Foreign fighters flood into Afghanistan
HUNDREDS of foreign Islamic fighters are gathering in Afghanistan ahead of the deployment of 4,000 British troops to the country in the spring. British intelligence sources have told The Scotsman Islamic radicals sympathetic to al-Qaeda see Afghanistan as their new frontline and are starting to shift the focus of their anti-western campaign from Iraq. The fighters, including Jordanians, Yemenis, Egyptians and Gulf Arabs, stepped up their campaign two months ago with a series of suicide bombings against NATO peacekeepers, United States troops and Afghan government leaders.
"Attacks in Afghanistan are now running at more than 500 a month - it's getting as dangerous for westerners as Iraq in some places," said a British officer involved in planning the NATO peacekeeping mission in the south-west of the country.
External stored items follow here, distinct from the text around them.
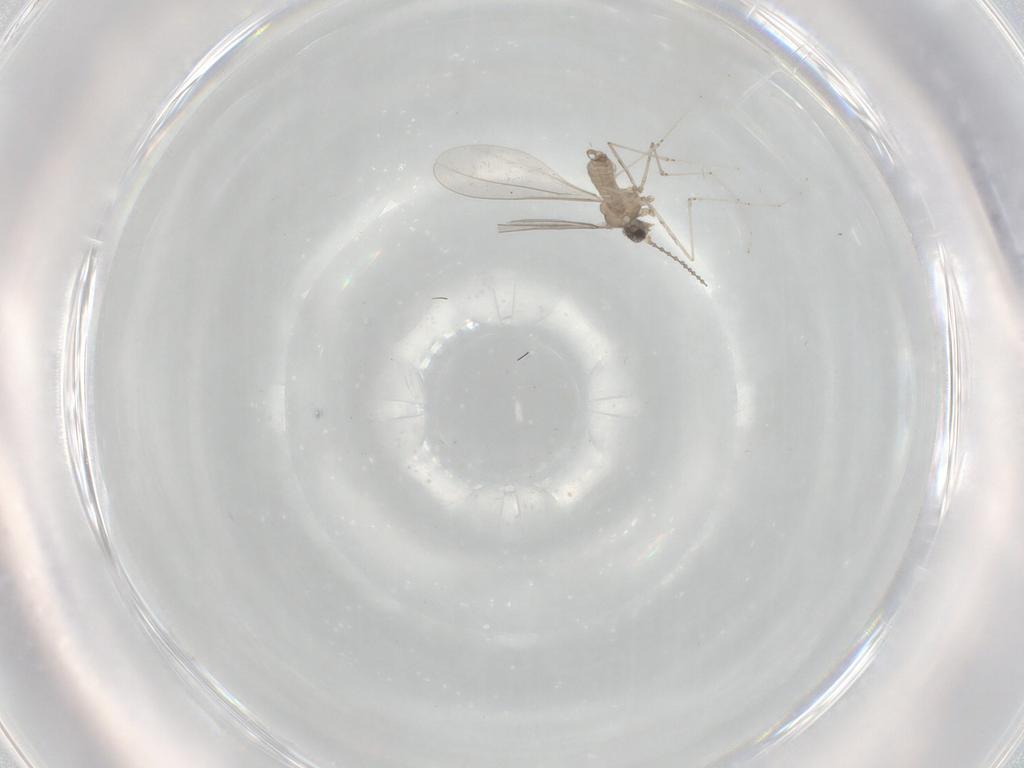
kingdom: Animalia
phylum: Arthropoda
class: Insecta
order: Diptera
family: Cecidomyiidae
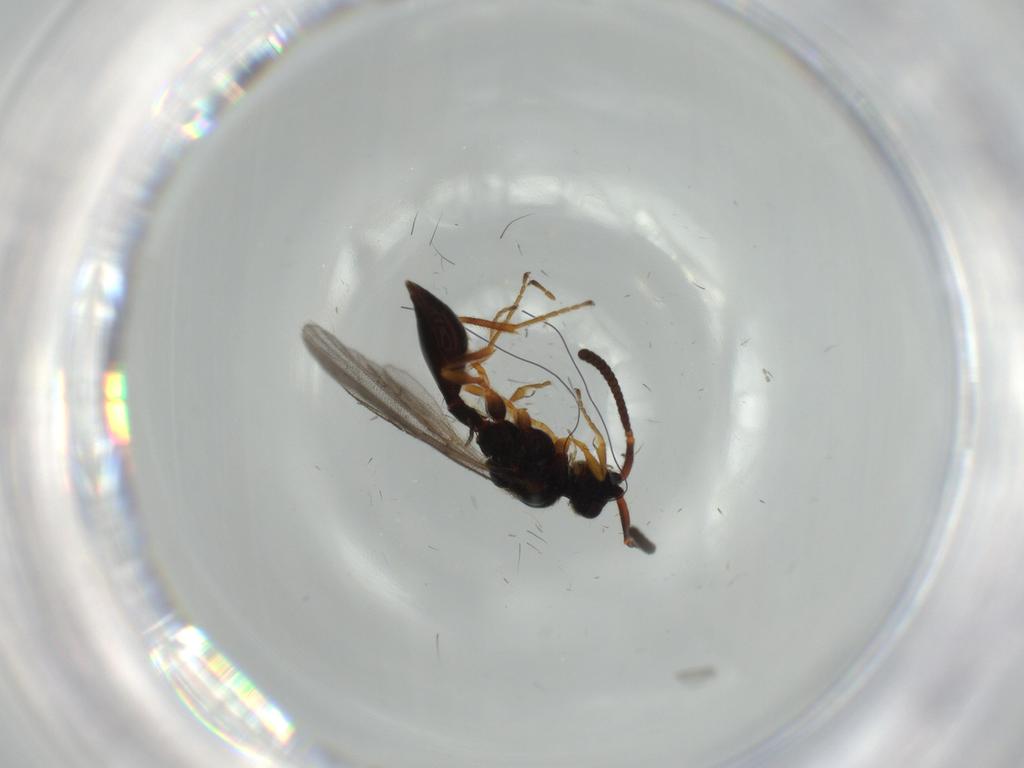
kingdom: Animalia
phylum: Arthropoda
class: Insecta
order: Hymenoptera
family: Diapriidae
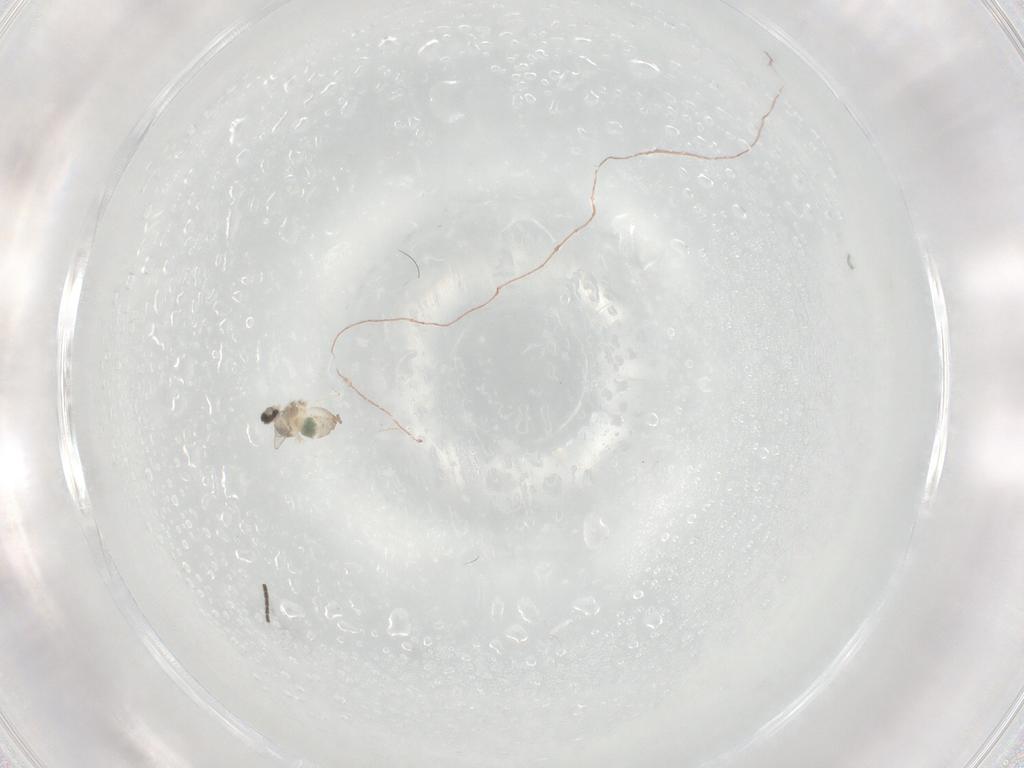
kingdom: Animalia
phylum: Arthropoda
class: Insecta
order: Diptera
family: Cecidomyiidae
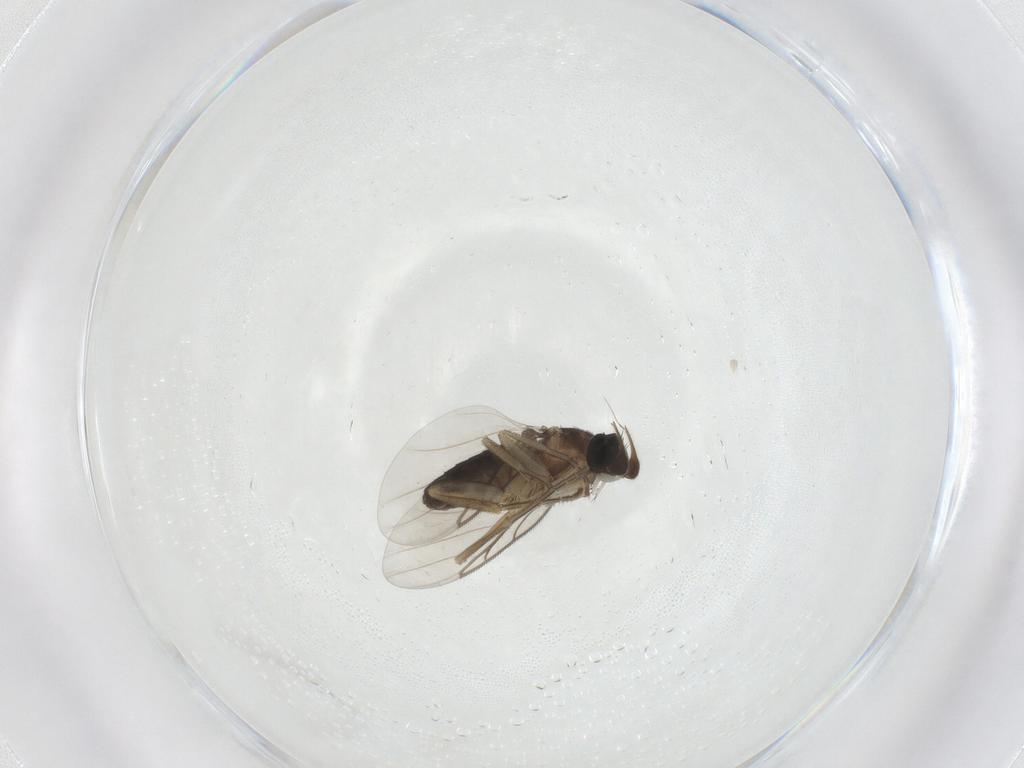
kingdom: Animalia
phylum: Arthropoda
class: Insecta
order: Diptera
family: Phoridae
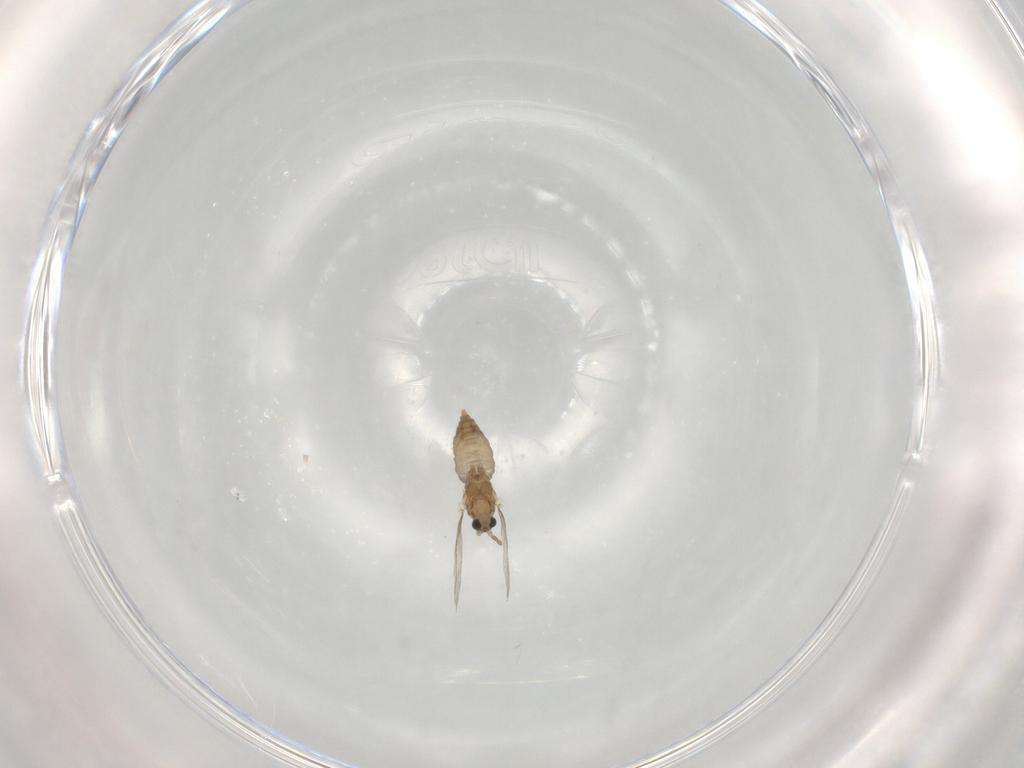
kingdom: Animalia
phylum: Arthropoda
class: Insecta
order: Diptera
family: Cecidomyiidae
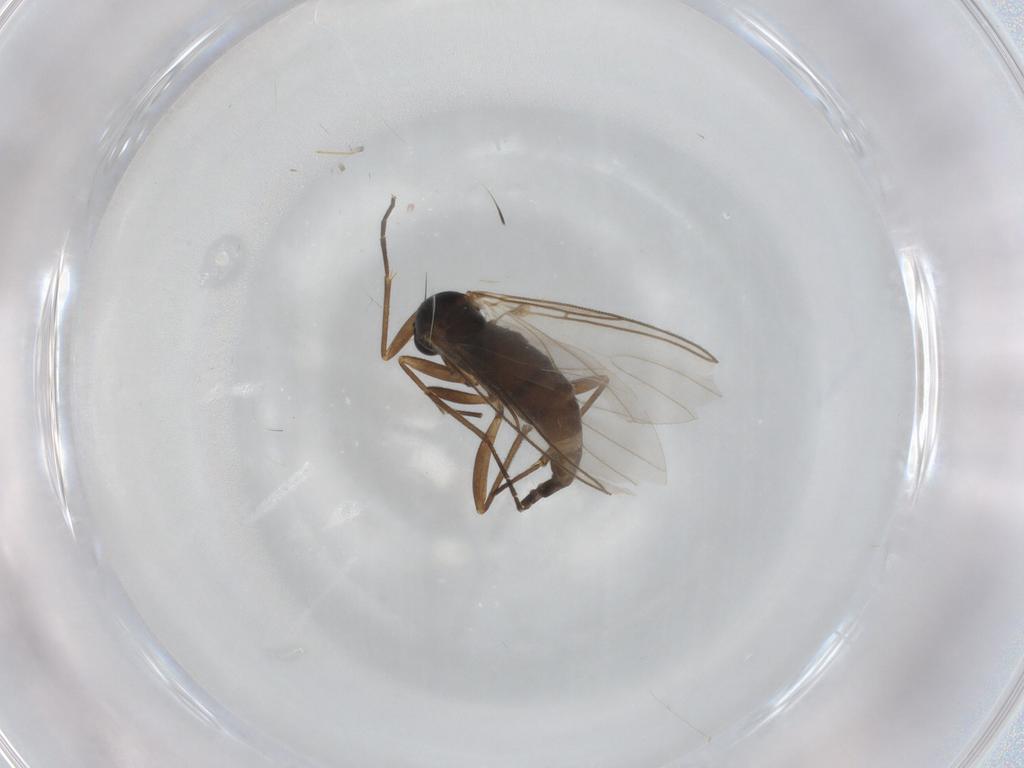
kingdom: Animalia
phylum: Arthropoda
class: Insecta
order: Diptera
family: Sciaridae
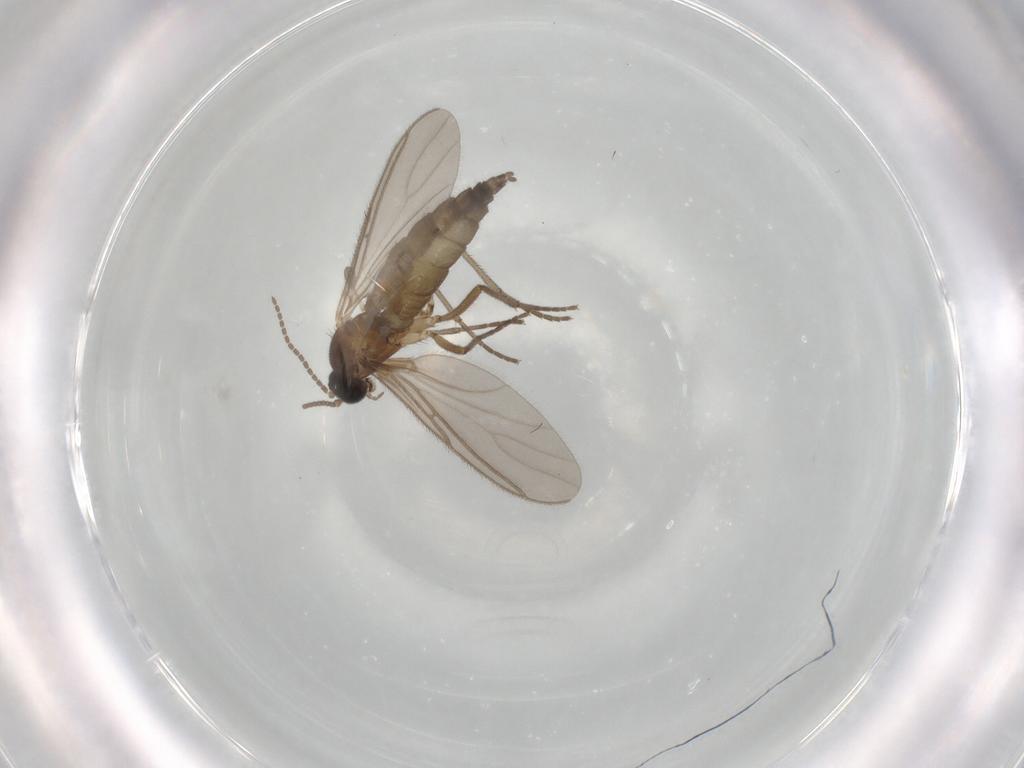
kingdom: Animalia
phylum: Arthropoda
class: Insecta
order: Diptera
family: Sciaridae
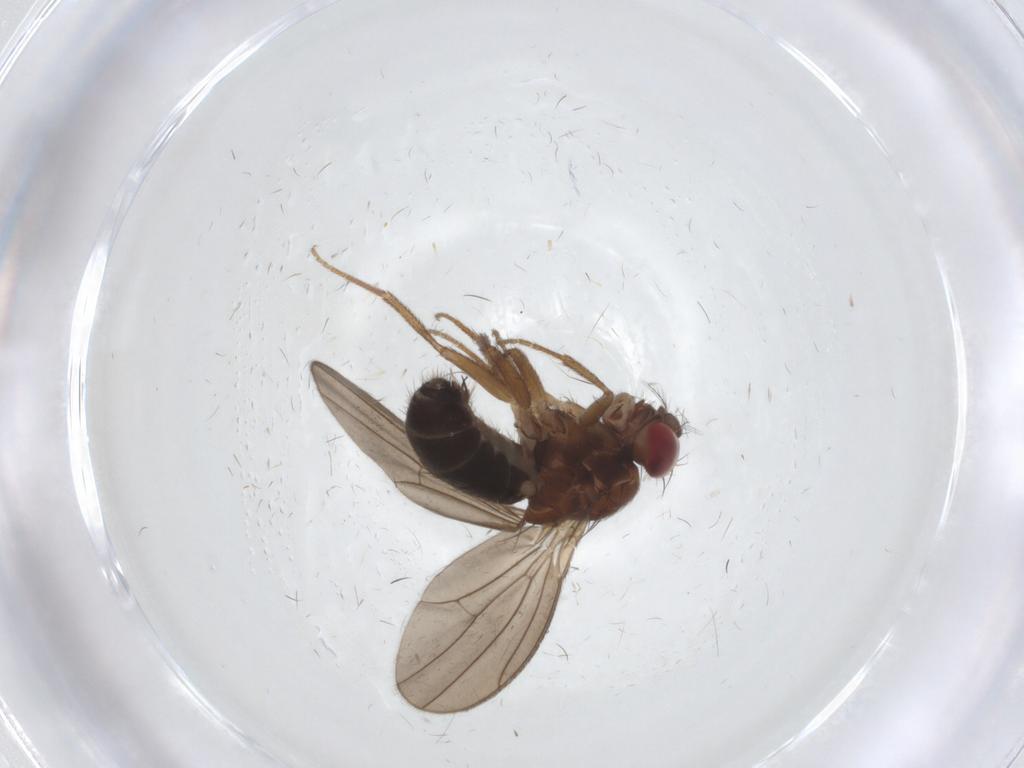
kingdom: Animalia
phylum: Arthropoda
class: Insecta
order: Diptera
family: Drosophilidae
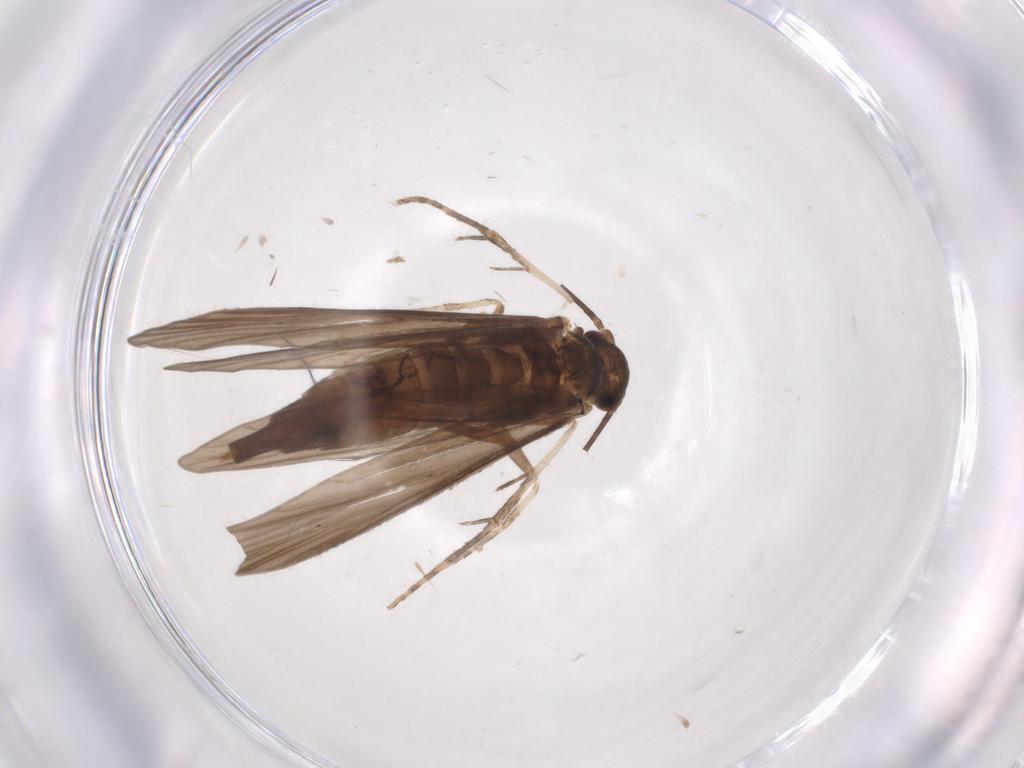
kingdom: Animalia
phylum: Arthropoda
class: Insecta
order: Trichoptera
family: Xiphocentronidae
Particularly worrying for British troops has been a spate of battles over the past month in the area where paratroopers of 16 Air Assault Brigade are due to deploy from April on peace-keeping and anti-drug duties. US special forces teams patrolling Helmand and Uruzgan provinces called in air support on five occasions over the past three weeks. RAF Harriers based in Khandahar joined in two of these incidents, in which large groups of insurgents openly battled with US troops and allied Afghan forces.